**TASK PROMPT**
Send back the entries exactly as they were given.

** MATERIAL FOR THIS TASK follows **

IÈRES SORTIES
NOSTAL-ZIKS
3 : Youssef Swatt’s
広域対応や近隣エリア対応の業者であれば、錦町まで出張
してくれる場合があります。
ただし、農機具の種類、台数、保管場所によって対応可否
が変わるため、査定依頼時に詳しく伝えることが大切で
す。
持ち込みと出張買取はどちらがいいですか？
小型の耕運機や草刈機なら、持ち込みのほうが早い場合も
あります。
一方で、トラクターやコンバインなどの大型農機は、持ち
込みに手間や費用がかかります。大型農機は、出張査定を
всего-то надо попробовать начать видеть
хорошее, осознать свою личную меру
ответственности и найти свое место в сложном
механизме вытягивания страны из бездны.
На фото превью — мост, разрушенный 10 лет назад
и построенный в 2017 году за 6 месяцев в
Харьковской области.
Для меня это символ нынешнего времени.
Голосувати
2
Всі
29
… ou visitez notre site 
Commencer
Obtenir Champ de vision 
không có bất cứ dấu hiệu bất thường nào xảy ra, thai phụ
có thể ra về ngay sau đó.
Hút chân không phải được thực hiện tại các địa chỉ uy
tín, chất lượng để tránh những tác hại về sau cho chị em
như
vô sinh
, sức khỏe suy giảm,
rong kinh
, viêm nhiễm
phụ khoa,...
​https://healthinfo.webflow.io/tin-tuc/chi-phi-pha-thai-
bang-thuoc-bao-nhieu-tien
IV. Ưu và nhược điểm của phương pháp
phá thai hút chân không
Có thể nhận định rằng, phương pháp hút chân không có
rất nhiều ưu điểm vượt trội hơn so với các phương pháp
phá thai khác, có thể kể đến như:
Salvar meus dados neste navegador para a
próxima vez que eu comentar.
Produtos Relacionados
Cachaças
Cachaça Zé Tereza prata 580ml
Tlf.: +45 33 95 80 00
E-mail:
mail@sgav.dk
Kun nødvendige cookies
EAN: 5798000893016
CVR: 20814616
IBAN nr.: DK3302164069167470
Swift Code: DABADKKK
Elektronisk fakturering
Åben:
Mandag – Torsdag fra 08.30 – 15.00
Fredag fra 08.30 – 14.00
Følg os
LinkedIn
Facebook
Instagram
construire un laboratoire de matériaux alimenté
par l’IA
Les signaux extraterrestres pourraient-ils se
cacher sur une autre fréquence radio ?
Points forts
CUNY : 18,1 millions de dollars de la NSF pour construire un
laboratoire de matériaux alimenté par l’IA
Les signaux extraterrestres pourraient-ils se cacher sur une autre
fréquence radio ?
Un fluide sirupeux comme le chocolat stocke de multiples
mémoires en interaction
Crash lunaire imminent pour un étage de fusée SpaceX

** End of MATERIAL FOR THIS TASK **

**RESPONSE FOR THIS EXERCISE**
IÈRES SORTIES
NOSTAL-ZIKS
3 : Youssef Swatt’s
広域対応や近隣エリア対応の業者であれば、錦町まで出張
してくれる場合があります。
ただし、農機具の種類、台数、保管場所によって対応可否
が変わるため、査定依頼時に詳しく伝えることが大切で
す。
持ち込みと出張買取はどちらがいいですか？
小型の耕運機や草刈機なら、持ち込みのほうが早い場合も
あります。
一方で、トラクターやコンバインなどの大型農機は、持ち
込みに手間や費用がかかります。大型農機は、出張査定を
всего-то надо попробовать начать видеть
хорошее, осознать свою личную меру
ответственности и найти свое место в сложном
механизме вытягивания страны из бездны.
На фото превью — мост, разрушенный 10 лет назад
и построенный в 2017 году за 6 месяцев в
Харьковской области.
Для меня это символ нынешнего времени.
Голосувати
2
Всі
29
… ou visitez notre site 
Commencer
Obtenir Champ de vision 
không có bất cứ dấu hiệu bất thường nào xảy ra, thai phụ
có thể ra về ngay sau đó.
Hút chân không phải được thực hiện tại các địa chỉ uy
tín, chất lượng để tránh những tác hại về sau cho chị em
như
vô sinh
, sức khỏe suy giảm,
rong kinh
, viêm nhiễm
phụ khoa,...
​https://healthinfo.webflow.io/tin-tuc/chi-phi-pha-thai-
bang-thuoc-bao-nhieu-tien
IV. Ưu và nhược điểm của phương pháp
phá thai hút chân không
Có thể nhận định rằng, phương pháp hút chân không có
rất nhiều ưu điểm vượt trội hơn so với các phương pháp
phá thai khác, có thể kể đến như:
Salvar meus dados neste navegador para a
próxima vez que eu comentar.
Produtos Relacionados
Cachaças
Cachaça Zé Tereza prata 580ml
Tlf.: +45 33 95 80 00
E-mail:
mail@sgav.dk
Kun nødvendige cookies
EAN: 5798000893016
CVR: 20814616
IBAN nr.: DK3302164069167470
Swift Code: DABADKKK
Elektronisk fakturering
Åben:
Mandag – Torsdag fra 08.30 – 15.00
Fredag fra 08.30 – 14.00
Følg os
LinkedIn
Facebook
Instagram
construire un laboratoire de matériaux alimenté
par l’IA
Les signaux extraterrestres pourraient-ils se
cacher sur une autre fréquence radio ?
Points forts
CUNY : 18,1 millions de dollars de la NSF pour construire un
laboratoire de matériaux alimenté par l’IA
Les signaux extraterrestres pourraient-ils se cacher sur une autre
fréquence radio ?
Un fluide sirupeux comme le chocolat stocke de multiples
mémoires en interaction
Crash lunaire imminent pour un étage de fusée SpaceX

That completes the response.